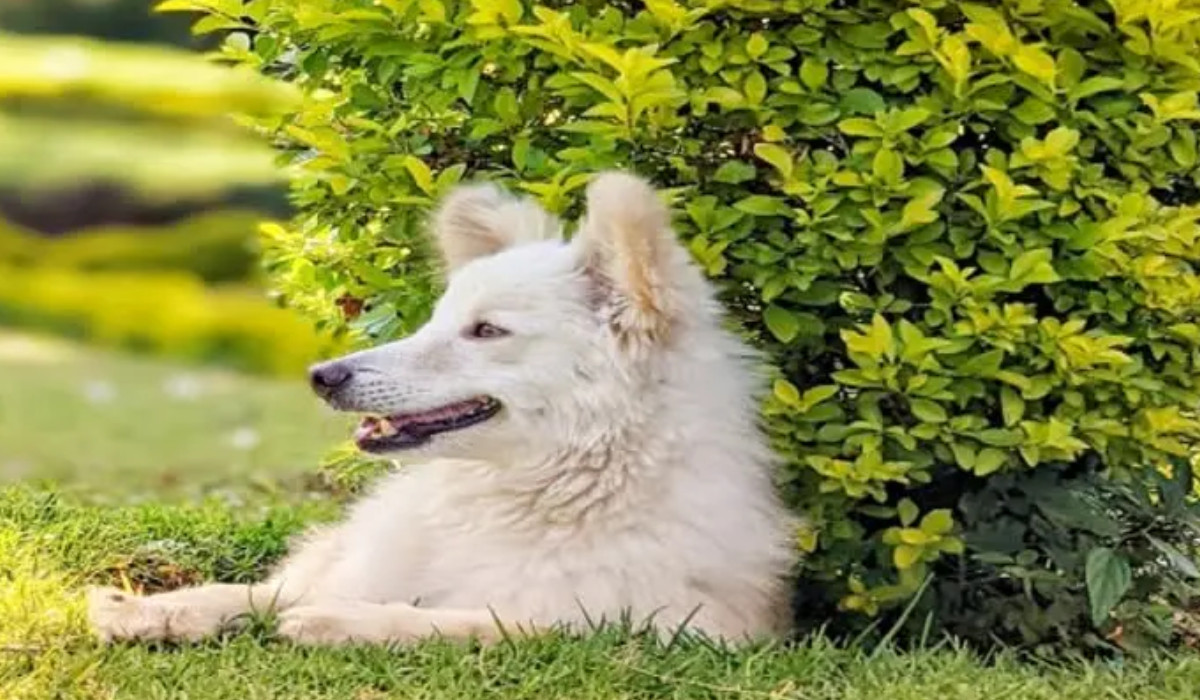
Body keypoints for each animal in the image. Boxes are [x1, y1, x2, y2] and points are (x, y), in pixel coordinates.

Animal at [87, 169, 796, 648]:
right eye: (436, 321)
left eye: (485, 331)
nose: (322, 376)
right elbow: (252, 591)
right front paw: (146, 610)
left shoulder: (605, 622)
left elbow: (455, 622)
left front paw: (340, 622)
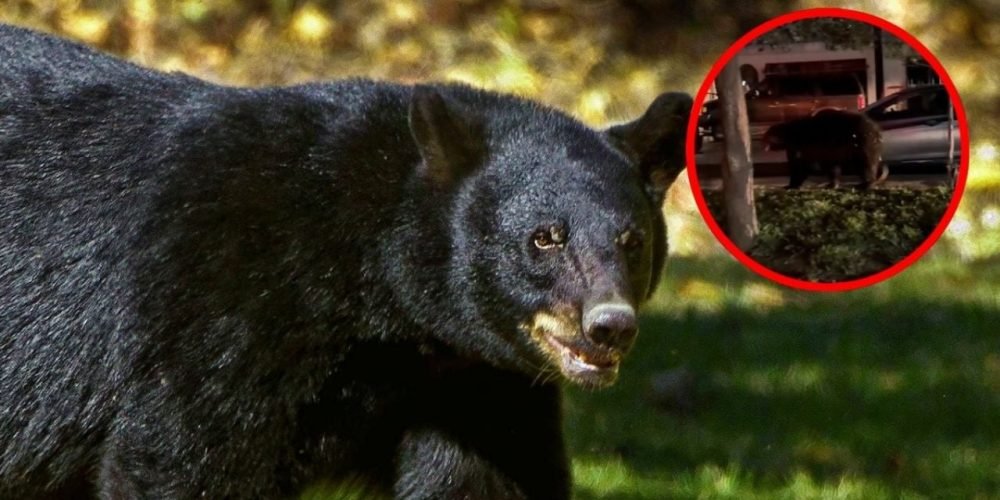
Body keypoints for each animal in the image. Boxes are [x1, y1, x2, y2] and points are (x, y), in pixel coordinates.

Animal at [0, 23, 691, 499]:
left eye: (633, 241)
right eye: (545, 237)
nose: (609, 325)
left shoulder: (472, 378)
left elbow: (490, 476)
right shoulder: (217, 305)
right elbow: (186, 457)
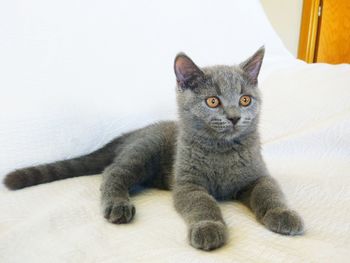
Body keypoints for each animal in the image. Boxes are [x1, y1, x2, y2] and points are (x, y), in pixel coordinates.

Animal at [2, 47, 304, 252]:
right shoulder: (187, 184)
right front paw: (209, 228)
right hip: (144, 151)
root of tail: (136, 131)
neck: (222, 151)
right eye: (213, 101)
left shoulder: (257, 174)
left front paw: (283, 215)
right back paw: (118, 204)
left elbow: (269, 192)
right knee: (114, 171)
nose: (233, 117)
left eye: (244, 99)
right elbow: (203, 203)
────────────────
- _Your instructions_
In the entries above, find each line with "elbow" and copy it.

- _Written answer_
right elbow: (252, 591)
left elbow: (455, 622)
left elbow: (490, 476)
right elbow: (186, 457)
left elbow: (269, 192)
right elbow: (203, 203)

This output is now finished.